======== Data to use

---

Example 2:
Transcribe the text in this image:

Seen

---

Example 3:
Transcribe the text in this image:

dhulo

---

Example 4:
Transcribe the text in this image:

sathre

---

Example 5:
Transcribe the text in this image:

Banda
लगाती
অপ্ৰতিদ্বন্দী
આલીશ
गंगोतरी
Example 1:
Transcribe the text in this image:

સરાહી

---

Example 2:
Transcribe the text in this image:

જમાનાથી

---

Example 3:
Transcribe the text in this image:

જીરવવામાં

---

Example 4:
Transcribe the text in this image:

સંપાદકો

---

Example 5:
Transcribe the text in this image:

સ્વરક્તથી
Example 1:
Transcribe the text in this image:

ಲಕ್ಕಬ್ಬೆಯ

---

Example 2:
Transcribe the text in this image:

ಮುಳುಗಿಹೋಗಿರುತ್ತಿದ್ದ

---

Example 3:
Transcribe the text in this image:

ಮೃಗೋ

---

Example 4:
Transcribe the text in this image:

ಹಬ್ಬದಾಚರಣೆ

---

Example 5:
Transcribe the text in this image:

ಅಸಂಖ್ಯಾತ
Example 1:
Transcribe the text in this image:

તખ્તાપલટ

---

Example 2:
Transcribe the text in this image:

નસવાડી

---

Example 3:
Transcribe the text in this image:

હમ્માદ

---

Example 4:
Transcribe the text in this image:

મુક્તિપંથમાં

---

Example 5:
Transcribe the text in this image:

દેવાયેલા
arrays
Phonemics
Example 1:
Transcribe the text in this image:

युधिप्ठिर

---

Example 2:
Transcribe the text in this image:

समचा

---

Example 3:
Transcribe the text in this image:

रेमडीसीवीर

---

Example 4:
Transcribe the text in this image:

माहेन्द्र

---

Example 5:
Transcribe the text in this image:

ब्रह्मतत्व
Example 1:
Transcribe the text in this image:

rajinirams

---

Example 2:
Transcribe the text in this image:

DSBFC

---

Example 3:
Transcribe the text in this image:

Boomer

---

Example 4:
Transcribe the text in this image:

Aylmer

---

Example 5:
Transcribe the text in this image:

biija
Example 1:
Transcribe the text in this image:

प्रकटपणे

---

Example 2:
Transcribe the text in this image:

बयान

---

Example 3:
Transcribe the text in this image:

================

**Problem**
From the first line to the last, return the data exactly as written.

**Response to this task**
---

Example 2:
Transcribe the text in this image:

Seen

---

Example 3:
Transcribe the text in this image:

dhulo

---

Example 4:
Transcribe the text in this image:

sathre

---

Example 5:
Transcribe the text in this image:

Banda
लगाती
অপ্ৰতিদ্বন্দী
આલીશ
गंगोतरी
Example 1:
Transcribe the text in this image:

સરાહી

---

Example 2:
Transcribe the text in this image:

જમાનાથી

---

Example 3:
Transcribe the text in this image:

જીરવવામાં

---

Example 4:
Transcribe the text in this image:

સંપાદકો

---

Example 5:
Transcribe the text in this image:

સ્વરક્તથી
Example 1:
Transcribe the text in this image:

ಲಕ್ಕಬ್ಬೆಯ

---

Example 2:
Transcribe the text in this image:

ಮುಳುಗಿಹೋಗಿರುತ್ತಿದ್ದ

---

Example 3:
Transcribe the text in this image:

ಮೃಗೋ

---

Example 4:
Transcribe the text in this image:

ಹಬ್ಬದಾಚರಣೆ

---

Example 5:
Transcribe the text in this image:

ಅಸಂಖ್ಯಾತ
Example 1:
Transcribe the text in this image:

તખ્તાપલટ

---

Example 2:
Transcribe the text in this image:

નસવાડી

---

Example 3:
Transcribe the text in this image:

હમ્માદ

---

Example 4:
Transcribe the text in this image:

મુક્તિપંથમાં

---

Example 5:
Transcribe the text in this image:

દેવાયેલા
arrays
Phonemics
Example 1:
Transcribe the text in this image:

युधिप्ठिर

---

Example 2:
Transcribe the text in this image:

समचा

---

Example 3:
Transcribe the text in this image:

रेमडीसीवीर

---

Example 4:
Transcribe the text in this image:

माहेन्द्र

---

Example 5:
Transcribe the text in this image:

ब्रह्मतत्व
Example 1:
Transcribe the text in this image:

rajinirams

---

Example 2:
Transcribe the text in this image:

DSBFC

---

Example 3:
Transcribe the text in this image:

Boomer

---

Example 4:
Transcribe the text in this image:

Aylmer

---

Example 5:
Transcribe the text in this image:

biija
Example 1:
Transcribe the text in this image:

प्रकटपणे

---

Example 2:
Transcribe the text in this image:

बयान

---

Example 3:
Transcribe the text in this image:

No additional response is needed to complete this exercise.